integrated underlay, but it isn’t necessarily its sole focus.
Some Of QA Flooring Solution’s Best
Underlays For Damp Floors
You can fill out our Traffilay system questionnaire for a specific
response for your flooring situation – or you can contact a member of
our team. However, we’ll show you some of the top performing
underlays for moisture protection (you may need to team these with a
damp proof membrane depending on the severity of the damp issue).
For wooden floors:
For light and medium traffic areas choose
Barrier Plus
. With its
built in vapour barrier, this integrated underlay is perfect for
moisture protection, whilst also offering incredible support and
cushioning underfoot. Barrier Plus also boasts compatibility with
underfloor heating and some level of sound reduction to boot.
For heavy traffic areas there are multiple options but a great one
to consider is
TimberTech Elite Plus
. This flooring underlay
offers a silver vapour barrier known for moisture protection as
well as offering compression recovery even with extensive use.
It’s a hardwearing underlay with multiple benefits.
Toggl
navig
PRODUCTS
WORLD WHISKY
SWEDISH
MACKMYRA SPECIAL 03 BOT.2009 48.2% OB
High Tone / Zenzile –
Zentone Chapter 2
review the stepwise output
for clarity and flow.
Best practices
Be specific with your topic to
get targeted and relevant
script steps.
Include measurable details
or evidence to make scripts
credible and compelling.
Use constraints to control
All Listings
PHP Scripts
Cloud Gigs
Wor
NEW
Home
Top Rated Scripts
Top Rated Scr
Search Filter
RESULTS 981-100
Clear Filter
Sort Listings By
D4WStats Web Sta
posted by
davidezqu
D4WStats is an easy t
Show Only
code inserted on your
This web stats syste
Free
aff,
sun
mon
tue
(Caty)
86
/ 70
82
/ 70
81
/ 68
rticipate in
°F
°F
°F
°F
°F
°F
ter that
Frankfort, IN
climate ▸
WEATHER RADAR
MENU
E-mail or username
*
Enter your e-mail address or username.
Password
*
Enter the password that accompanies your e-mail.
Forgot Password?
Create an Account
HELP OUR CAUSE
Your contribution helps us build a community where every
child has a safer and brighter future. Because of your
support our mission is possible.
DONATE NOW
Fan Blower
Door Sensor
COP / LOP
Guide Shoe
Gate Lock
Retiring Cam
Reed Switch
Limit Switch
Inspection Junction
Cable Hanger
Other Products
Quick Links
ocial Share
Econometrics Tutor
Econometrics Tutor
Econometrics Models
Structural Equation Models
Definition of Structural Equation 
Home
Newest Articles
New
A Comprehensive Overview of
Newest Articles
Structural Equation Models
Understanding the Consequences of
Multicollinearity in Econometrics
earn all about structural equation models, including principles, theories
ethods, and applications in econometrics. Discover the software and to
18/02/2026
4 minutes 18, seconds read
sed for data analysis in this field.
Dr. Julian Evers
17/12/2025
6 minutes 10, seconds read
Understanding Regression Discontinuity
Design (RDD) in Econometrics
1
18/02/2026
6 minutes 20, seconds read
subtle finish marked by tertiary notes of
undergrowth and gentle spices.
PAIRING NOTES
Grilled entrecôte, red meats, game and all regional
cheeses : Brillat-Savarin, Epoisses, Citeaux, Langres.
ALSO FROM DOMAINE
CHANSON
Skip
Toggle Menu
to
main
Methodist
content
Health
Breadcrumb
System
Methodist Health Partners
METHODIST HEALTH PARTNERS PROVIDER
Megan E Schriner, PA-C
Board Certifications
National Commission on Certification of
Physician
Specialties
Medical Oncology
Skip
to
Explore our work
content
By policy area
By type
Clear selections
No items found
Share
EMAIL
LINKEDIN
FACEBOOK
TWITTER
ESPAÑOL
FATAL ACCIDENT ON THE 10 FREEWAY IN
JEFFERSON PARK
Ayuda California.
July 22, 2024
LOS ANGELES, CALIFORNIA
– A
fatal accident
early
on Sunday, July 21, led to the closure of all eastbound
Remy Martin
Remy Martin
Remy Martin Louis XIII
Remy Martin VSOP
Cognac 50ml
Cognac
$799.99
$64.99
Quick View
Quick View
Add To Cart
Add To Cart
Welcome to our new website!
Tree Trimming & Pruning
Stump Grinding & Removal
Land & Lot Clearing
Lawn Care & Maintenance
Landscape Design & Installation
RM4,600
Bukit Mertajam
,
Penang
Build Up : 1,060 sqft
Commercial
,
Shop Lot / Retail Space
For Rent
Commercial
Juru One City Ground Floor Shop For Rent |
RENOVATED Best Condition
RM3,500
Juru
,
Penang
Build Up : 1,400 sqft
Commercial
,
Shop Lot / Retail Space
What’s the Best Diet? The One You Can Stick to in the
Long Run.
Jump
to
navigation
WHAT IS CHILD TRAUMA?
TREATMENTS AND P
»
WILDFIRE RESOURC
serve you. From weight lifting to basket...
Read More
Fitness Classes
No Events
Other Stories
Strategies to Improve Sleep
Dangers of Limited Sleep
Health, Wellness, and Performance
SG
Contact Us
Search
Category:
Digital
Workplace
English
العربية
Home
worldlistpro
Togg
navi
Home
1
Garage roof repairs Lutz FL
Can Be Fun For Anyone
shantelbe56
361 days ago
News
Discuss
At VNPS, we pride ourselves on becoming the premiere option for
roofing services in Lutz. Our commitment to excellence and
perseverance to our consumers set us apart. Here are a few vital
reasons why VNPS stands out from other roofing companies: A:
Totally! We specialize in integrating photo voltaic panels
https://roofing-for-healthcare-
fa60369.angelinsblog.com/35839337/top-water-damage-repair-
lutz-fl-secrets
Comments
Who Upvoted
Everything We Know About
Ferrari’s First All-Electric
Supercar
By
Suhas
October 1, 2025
|---|
**The task:**
Begin with the first line of the records and reproduce each line as is, ending with the line that holds "our team. However, we’ll".

**Answer:**
integrated underlay, but it isn’t necessarily its sole focus.
Some Of QA Flooring Solution’s Best
Underlays For Damp Floors
You can fill out our Traffilay system questionnaire for a specific
response for your flooring situation – or you can contact a member of
our team. However, we’ll show you some of the top performing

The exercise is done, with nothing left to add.